Stansby continued to publish some works and authors originally issued by his master Windet. Perhaps the important example was Richard Hooker's Of the Laws of Ecclesiastical Polity; Windet had published editions in 1597 and 1604, and Stansby continued with editions in 1611, 1617, 1622, and 1631-32.

Like most printers who published, Stansby had to arrange for retail sale of his works. The title page of his 1620 edition of Jonson's Epicene specifies that the work is sold by the bookseller John Browne.

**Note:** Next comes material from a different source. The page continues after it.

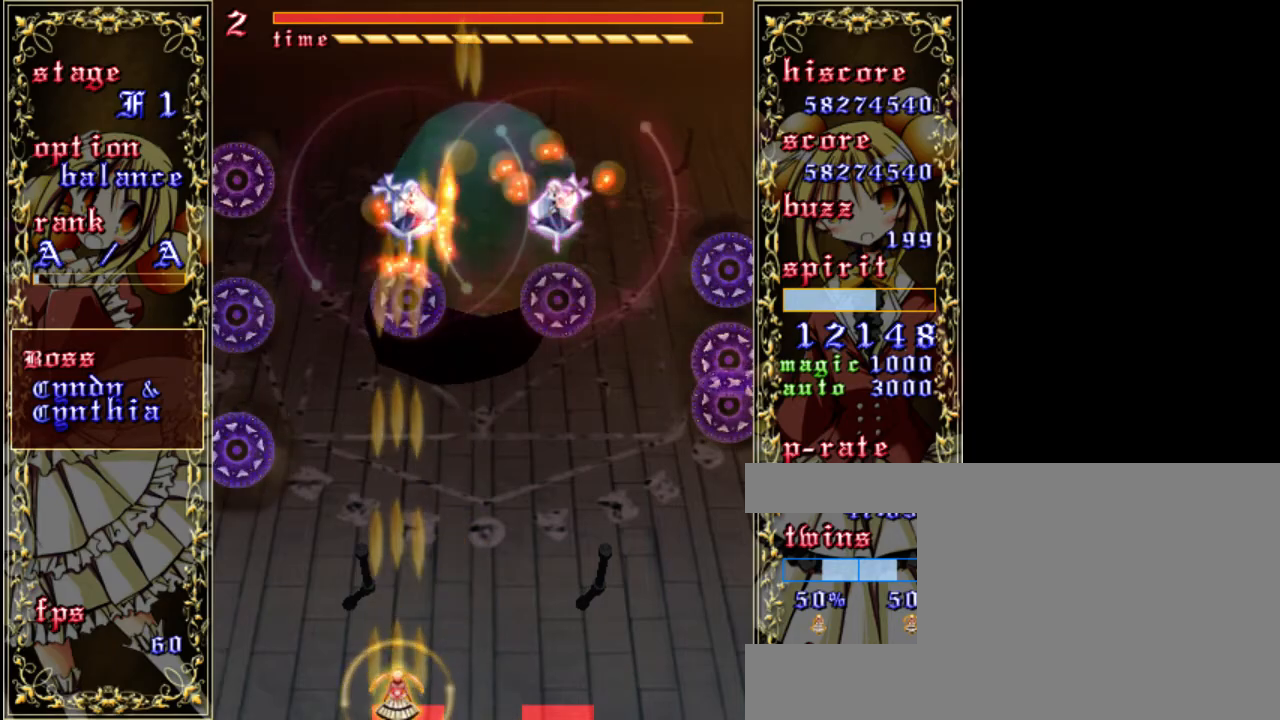
{"keys": ["shift", "z"], "events": [[67, "down", "up"]]}
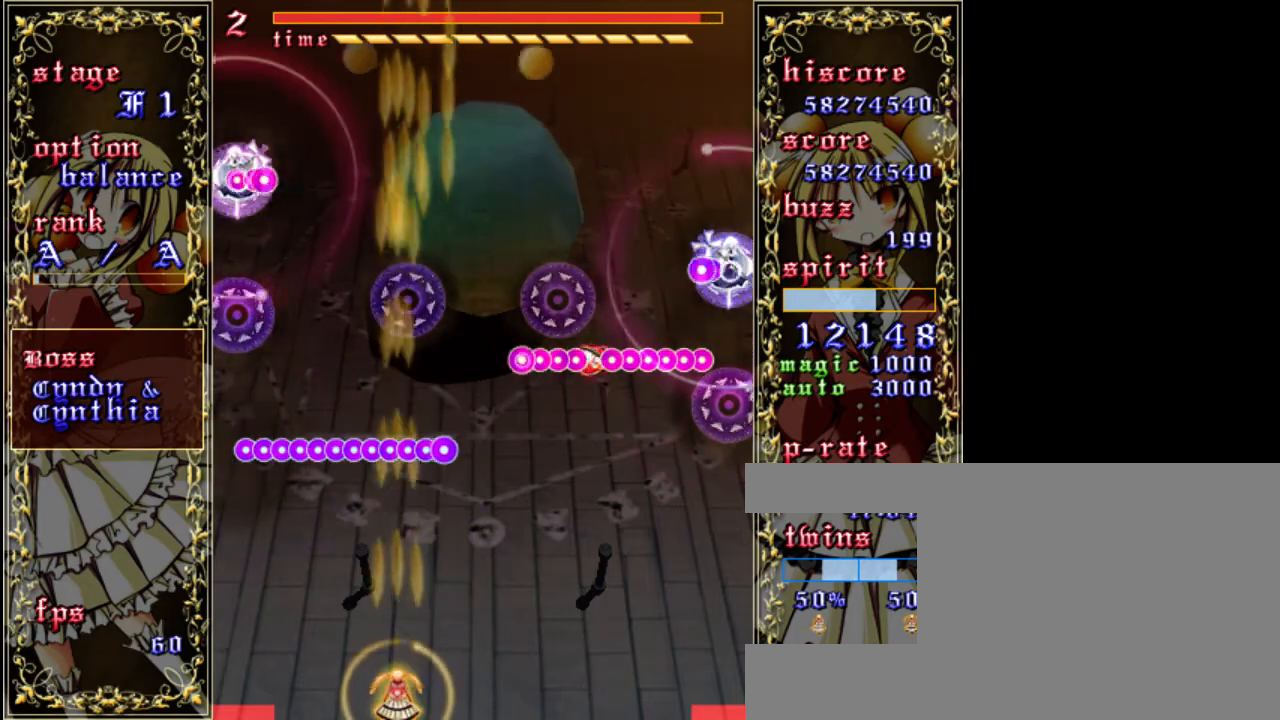
{"keys": ["z"], "events": [[467, "shift", "up"]]}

Stansby's editions of two works by John Selden, Titles of Honour (1614, 1631) and Mare Clausum (1635), were notable for being among the earliest English books that printed Arabic and Turkish words. The former book, in both editions, used carved woodblocks for its non-English terms; the latter was the first English book that used movable type to print Arabic.

One of Stansby's later projects was the 1634 edition of Sir Thomas Malory's Le Morte d'Arthur, which would be the last edition of that work prior to the revival of interest in Malory and his book in the nineteenth century. Stansby eventually sold his business to stationer Richard Bishop for £700.

==Sirenaics==
William Stansby has been associated with the "Sirenaics" or "Sirenaical Gentlemen," (also spelled 'Sireniacal') a mysterious group that drew their name from their meeting place the Mermaid Tavern in Bread Street the first Friday of every month. The group included figures with whom Stansby had known links, like Thomas Coryat, Samuel Purchas, and John Donne, as well as a range of influential figures in politics and law. (Stansby printed Donne's first book, Pseudo-Martyr, for Walter Burre in 1610.)

==Controversy==
The records of the Stationers Company show that Stansby was repeatedly fined, throughout his career, for small infractions of the guild's rules – for printing copy to which he did not own the rights; for violating rules governing apprentices; even for speaking harsh words to colleagues. This sort of record was not atypical of stationers of the time; printing was a rough-and-tumble trade.

In one instance, Stansby got himself into much more serious trouble. Probably in 1620, Stansby printed a topical pamphlet for Nathaniel Butter: titled A Plain Demonstration of the Unlawful Succession of Ferdinand II, Because of the Incestuous Marriage of His Parents, the work criticized the 1619 accession of the new Holy Roman Emperor. This was one of a series of pamphlets Stansby printed on the controversy that sparked the opening of the Thirty Years' War. The title page of the pamphlet on Ferdinand II bore the false claim that it was printed "at the Hague" – but the Stuart authorities were not fooled; first Butter, and then Stansby, were arrested for violating the regime's strict censorship policy, and Stansby's presses were damaged. Petitions for mercy from both Butter and Stansby survive in the extant records; in his, Stansby places all the blame for the affair on Butter. Both men spent some months in prison over the matter, but were eventually released.

While a prison sentence is a more substantive matter than mere fines for breaking guild rules, Butter and Stansby were far from the only stationers who were incarcerated for their professional activities. Other prominent stationers of the era, like John and Edward Allde, Nicholas Okes, and Thomas Archer, shared similar fates.

==Reputation==
Despite these legal problems, Stansby earned in his own time, and retains among modern bibliographers, a generally high respect for the quality of his printed texts. He has been characterized as "very reputable," and one of the "busiest and most prestigious printers in London" in his generation. Ben Jonson chose Stansby for the task of printing his 1616 folio precisely for the quality of Stansby's workmanship and his willingness to meet Jonson's standards and demands.